- [TASKS TO CARRY OUT]:
- A) Please retype the FrameworkInfo passage from "For example, to" to "current instance’s host.".
- B) Extend the FrameworkInfo passage, picking up right after its last sentence.

- [SOURCE DOCUMENT]:
Problem:


There are several cases where a framework would need to update its FrameworkInfo.

For example, to set new fields as new fields are added to the FrameworkInfo (e.g., ‘principal’).

Or, to update its configuration, e.g., change the ‘user’ (MESOS-703) or ‘failover_timeout’ (MESOS-1218). In fact, most frameworks today update their FrameworkInfo on failover because they set (or the driver sets it for them) ‘hostname’ to the current instance’s host.


Currently, there is no easy way for a framework to update its FrameworkInfo, ie., while keeping its FrameworkID.  The only way an updated FrameworkInfo is correctly reflected in the Mesos cluster is when the 1) leading master is restarted and 2) slaves are drained and restarted.

(Dataset items)

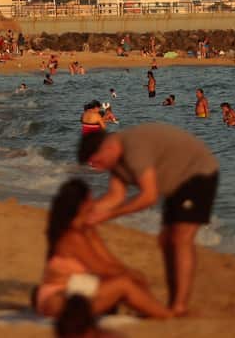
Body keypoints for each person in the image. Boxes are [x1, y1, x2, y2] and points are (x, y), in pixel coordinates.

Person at [78, 124, 219, 315]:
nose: (100, 167)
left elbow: (149, 196)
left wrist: (110, 215)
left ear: (107, 148)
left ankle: (179, 306)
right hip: (175, 184)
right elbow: (115, 197)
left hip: (198, 173)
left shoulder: (133, 149)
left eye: (99, 161)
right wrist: (85, 215)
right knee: (166, 241)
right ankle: (173, 302)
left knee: (181, 238)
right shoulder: (116, 161)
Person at [33, 179, 171, 319]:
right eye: (90, 199)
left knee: (131, 277)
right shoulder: (71, 236)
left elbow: (110, 261)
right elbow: (101, 269)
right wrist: (129, 275)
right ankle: (166, 315)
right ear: (81, 204)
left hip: (77, 292)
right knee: (124, 283)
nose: (93, 203)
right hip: (56, 299)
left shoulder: (86, 230)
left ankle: (155, 311)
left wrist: (132, 274)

- [YOUR RESPONSES]:
- A)
For example, to set new fields as new fields are added to the FrameworkInfo (e.g., ‘principal’).

Or, to update its configuration, e.g., change the ‘user’ (MESOS-703) or ‘failover_timeout’ (MESOS-1218). In fact, most frameworks today update their FrameworkInfo on failover because they set (or the driver sets it for them) ‘hostname’ to the current instance’s host.

- B)
This is currently what happens when a framework re-registers with an updated FrameworkInfo. The leading master and all the slaves ignore the FrameworkInfo until the leading master restarts. After a master failover, the new leader accepts the updated FrameworkInfo but doesn’t inform the slaves (that are currently running the framework’s tasks) about it. So any new task/executor launches on such slaves will ignore the updated FrameworkInfo (e.g, framework checkpointing). A slave will only get the updated FrameworkInfo when the framework’s task is launched on the slave and the slave doesn’t know about the framework i.e., there are no active tasks/executors belonging to the framework on the slave. Clearly this is un-intuitive and error prone.


Goal:

Allow the frameworks to update their FrameworkInfo without having to restart masters or slaves or tasks/executors. In other words, the updated FrameworkInfo should be properly reconciled across the cluster in a seamless fashion.


Non Goal:

Persisting and updating the FrameworkInfo in a distributed storage (replicated log) is out of scope. This is tracked in MESOS-1719.


FrameworkInfo:

The following table lists the different fields of FrameworkInfo and the different components in the Mesos stack that are impacted by them.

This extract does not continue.